Correlation between Raman spectroscopy and electrical conductivity of graphite/polyaniline composites reacted with hydrogen peroxide

The aim of this work is to correlate the Raman spectroscopic studies to the electrical properties of graphite/polyaniline composites (G/PANI) reacted with hydrogen peroxide. Raman spectroscopic studies have been performed for G/PANI composites with different graphite weight concentrations (y% = 0, 10, 20, 50). As expected, Raman bands situated at 1350 and 1580 cm(-1) coming from graphite lattice appear, and their intensity increases with increasing graphite concentrations. The measured Raman region (1170-1800 cm(-1)) of PANI reacted with hydrogen peroxide was convoluted and fitted with seven Lorentzian curves. Three Lorentzian curves centred at 1609, 1578 and 1336 cm(-1) are investigated. We find that the band at 1578 cm(-1) attributed to the C=C stretching vibration in the quinonoid ring (Q) is slightly shifted to 1584 cm(-1) and its intensity increases during the reaction with hydrogen peroxide. However, the peaks at 1609 and 1336 cm(-1) attributed respectively to the C-C stretching of the benzenoid ring (B) and C-N+. vibration of delocalized polaronic structures (protonation band-PB), keep the same position and their intensities decrease.

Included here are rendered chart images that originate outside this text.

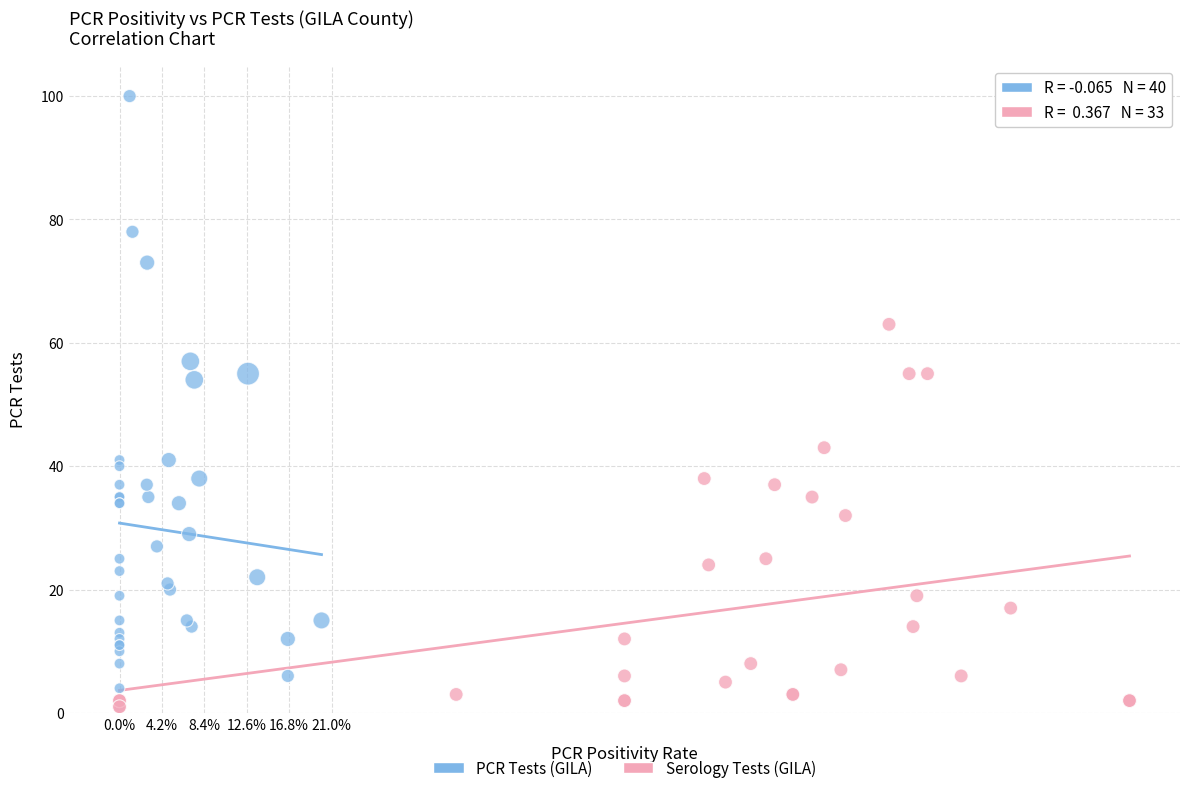

Which series has the largest Y range (max minus min)?

PCR Tests (GILA)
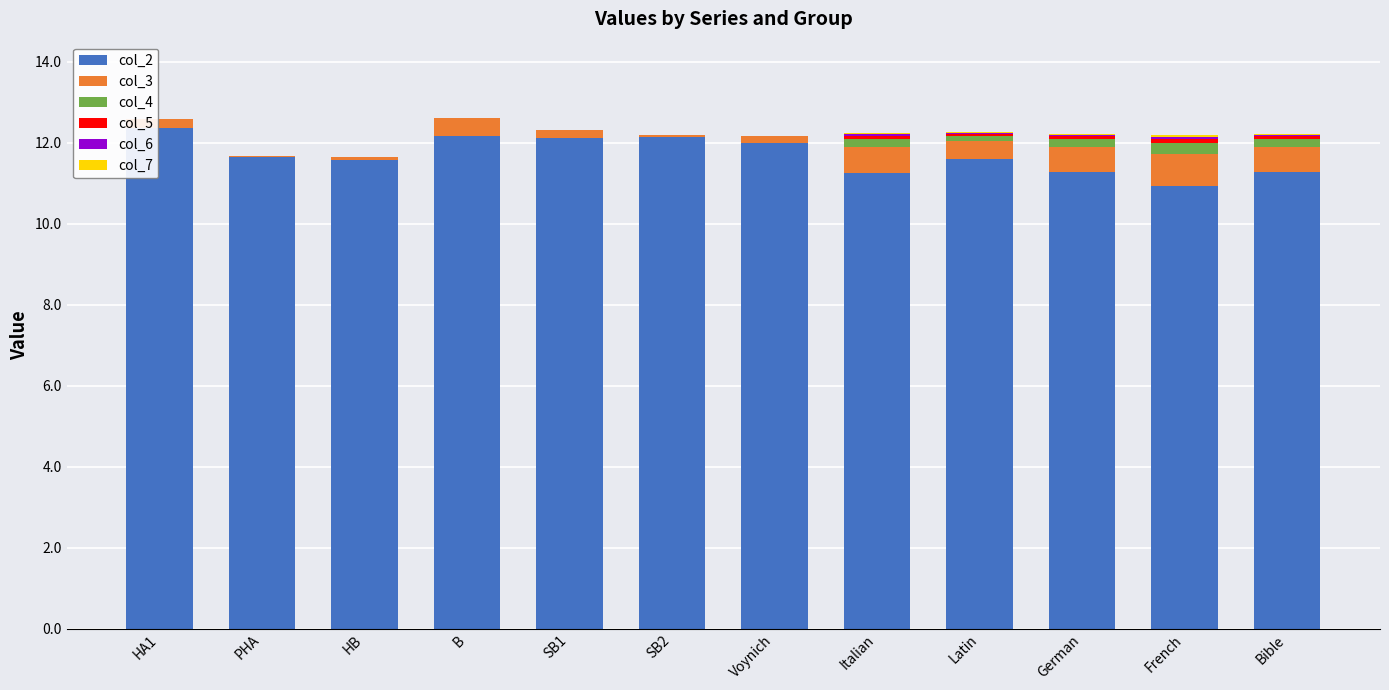

What is the highest value of the col_2 series?

12.4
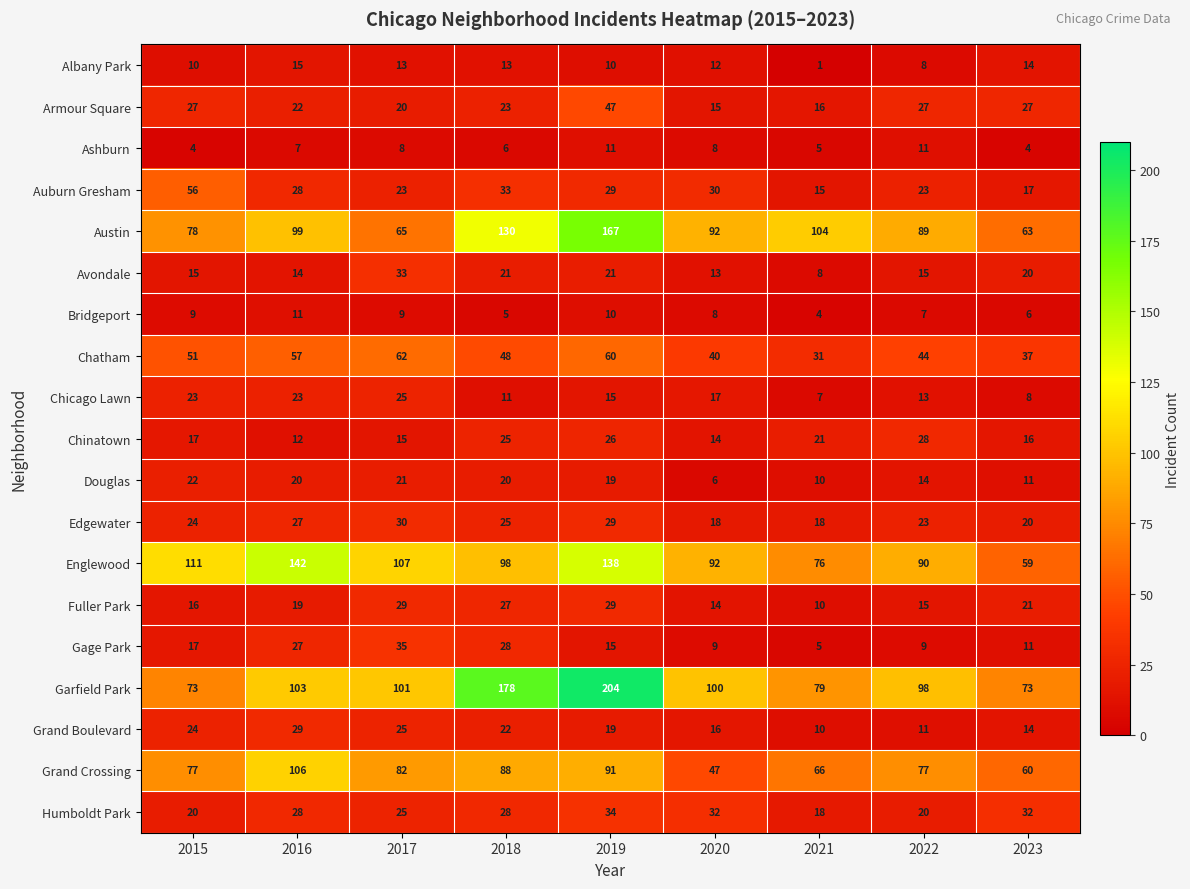

At which category does the chart reach its minimum across all series?

2021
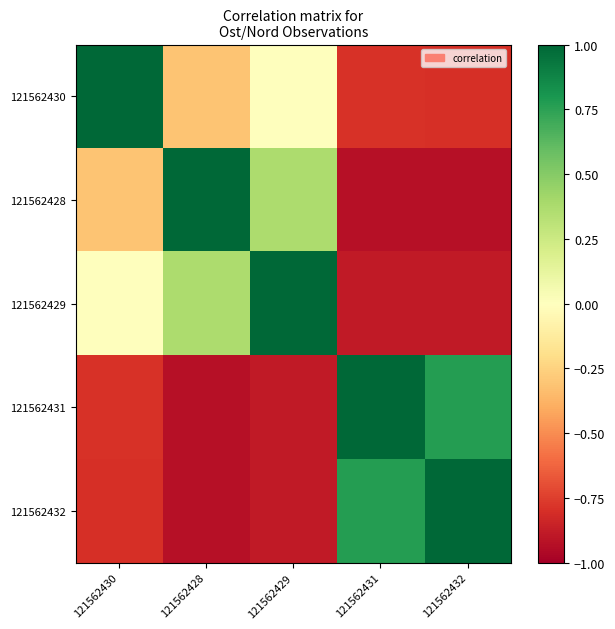

How many categories are shown in the chart?

5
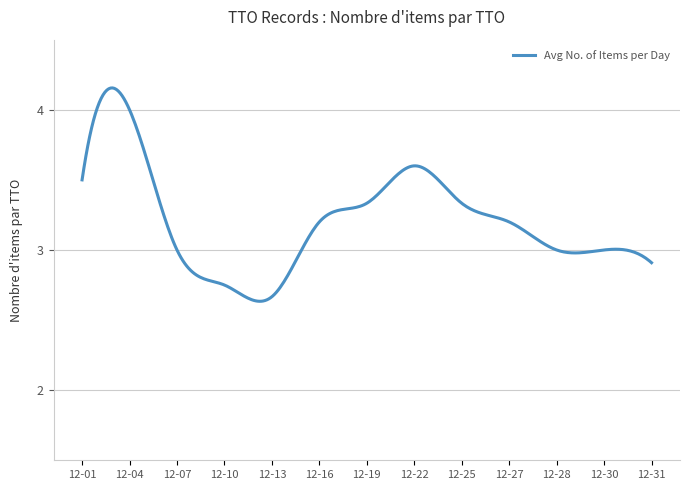

What is the difference between the maximum and minimum values?

1.5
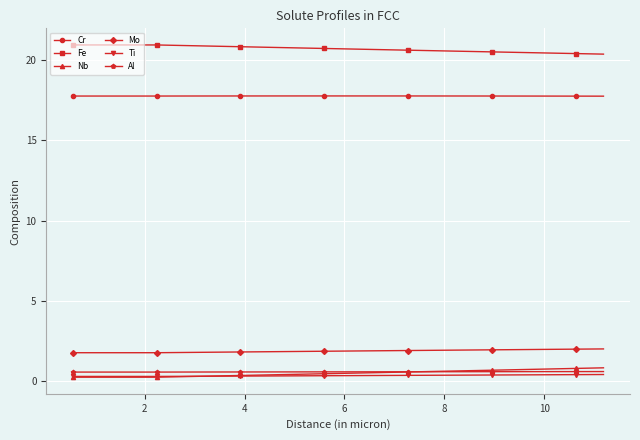

What is the difference between the maximum and minimum values in the Fe series?

0.6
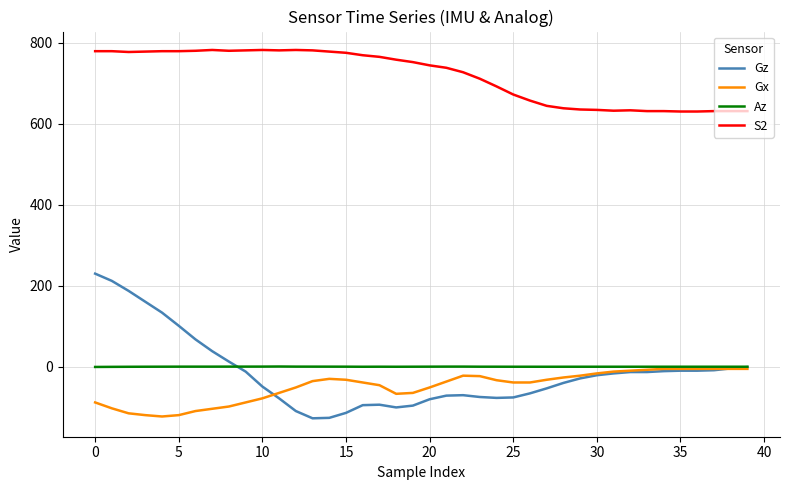

True or false: Gx and S2 intersect in this chart.

False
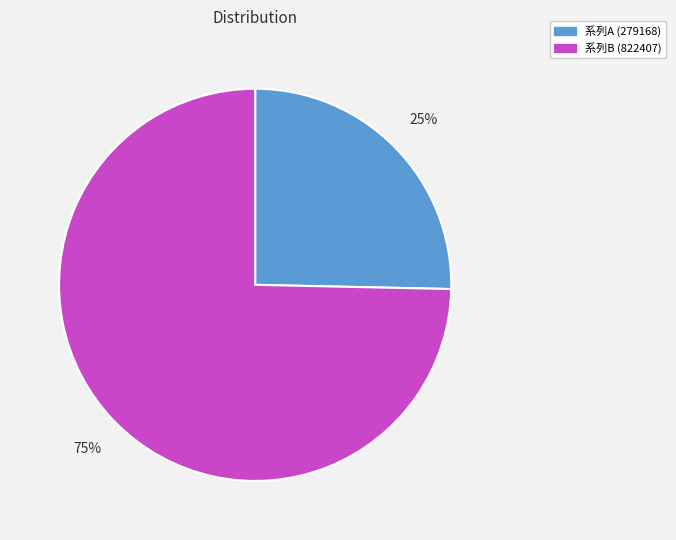

Do 系列B (822407) and 系列A (279168) together represent more than half of the pie?

Yes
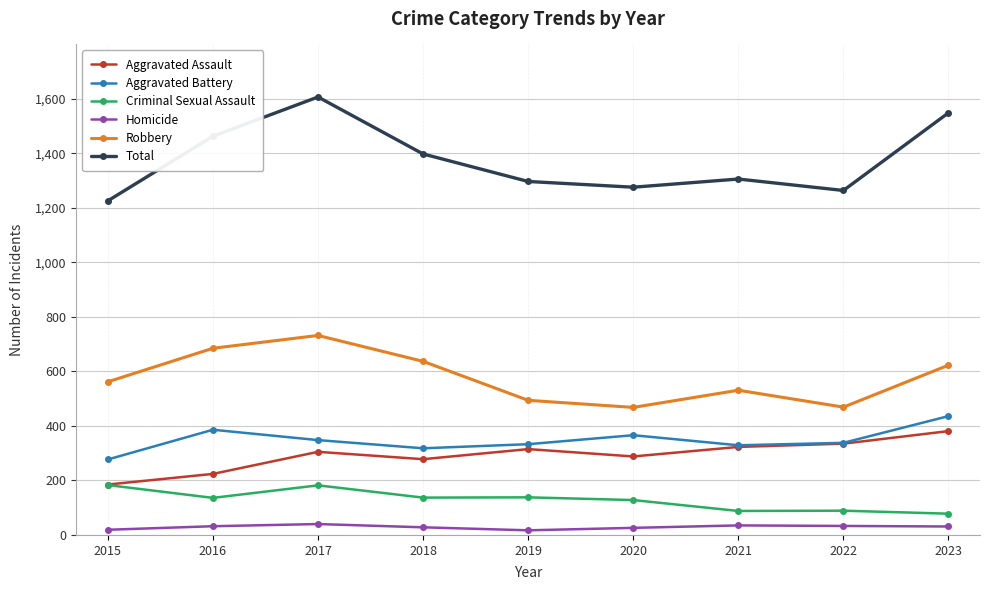

Read the Robbery value at 2017.

732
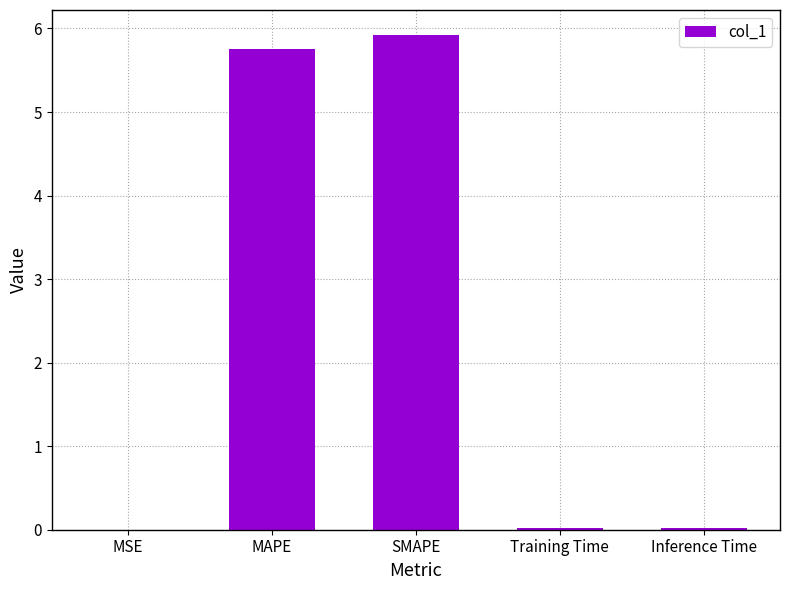

At which category does the chart reach its peak across all series?

SMAPE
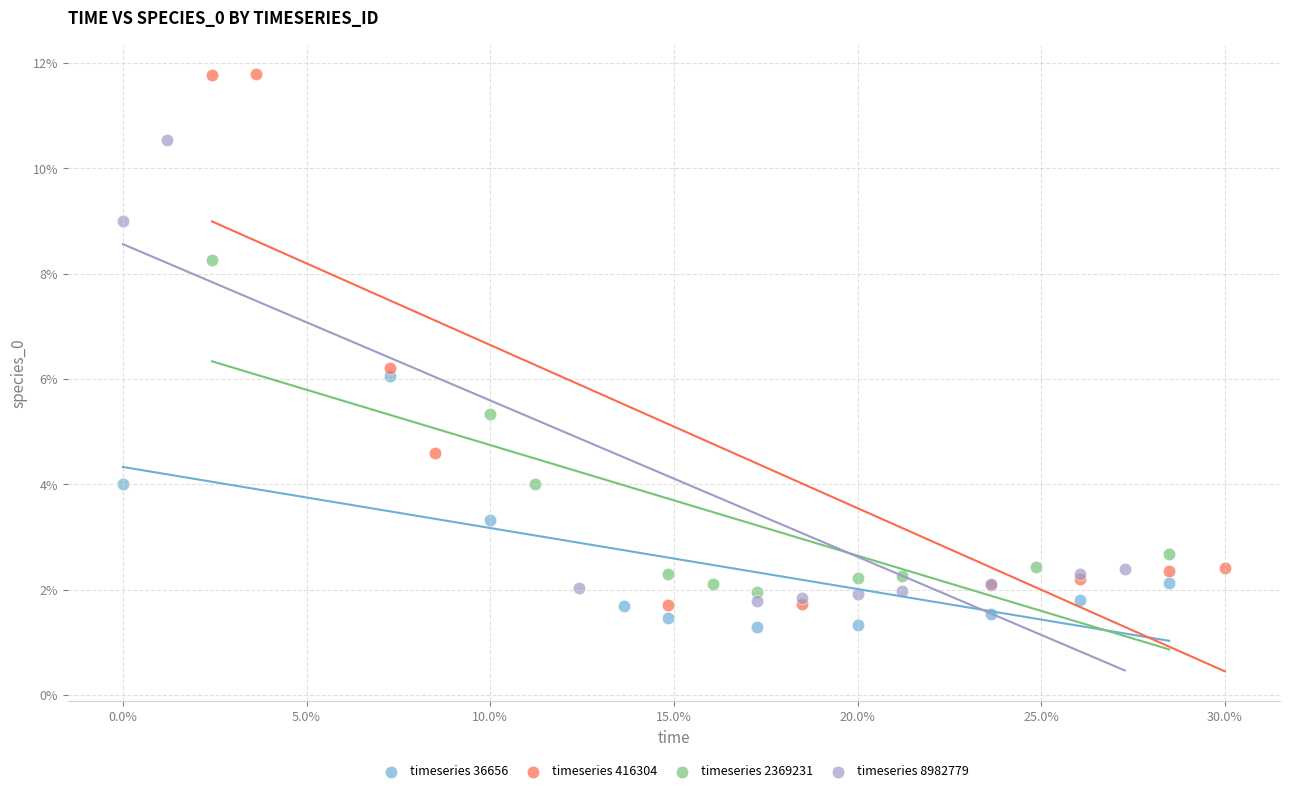

What are all the series names shown in the legend?

timeseries 36656, timeseries 416304, timeseries 2369231, timeseries 8982779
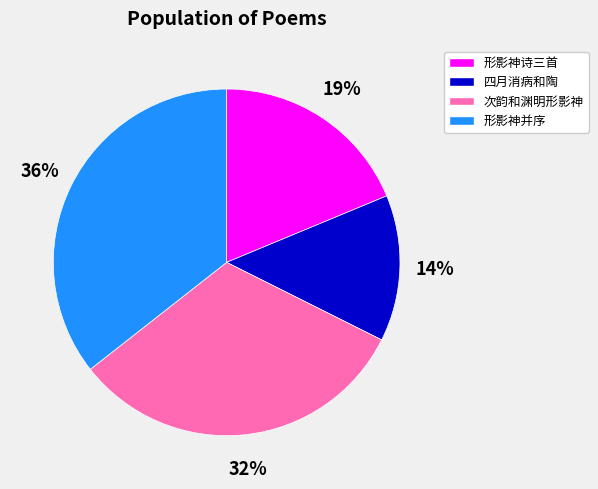

Which slice is the smallest?

四月消病和陶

This could be interpreted as a deprotonation of imines nitrogen atoms in PANI. These results were correlated with the electrical percolation behaviour which occurs in the composite. Indeed, the electrical conductivity of G/PANI composites treated with H2O2 increases with increasing G weight concentration, only when this later becomes higher than a critical concentration yc known as the percolation threshold. We find that the percolation behaviour is linked to the intensity decrease of B and PB bands and to the intensity increase of Q band.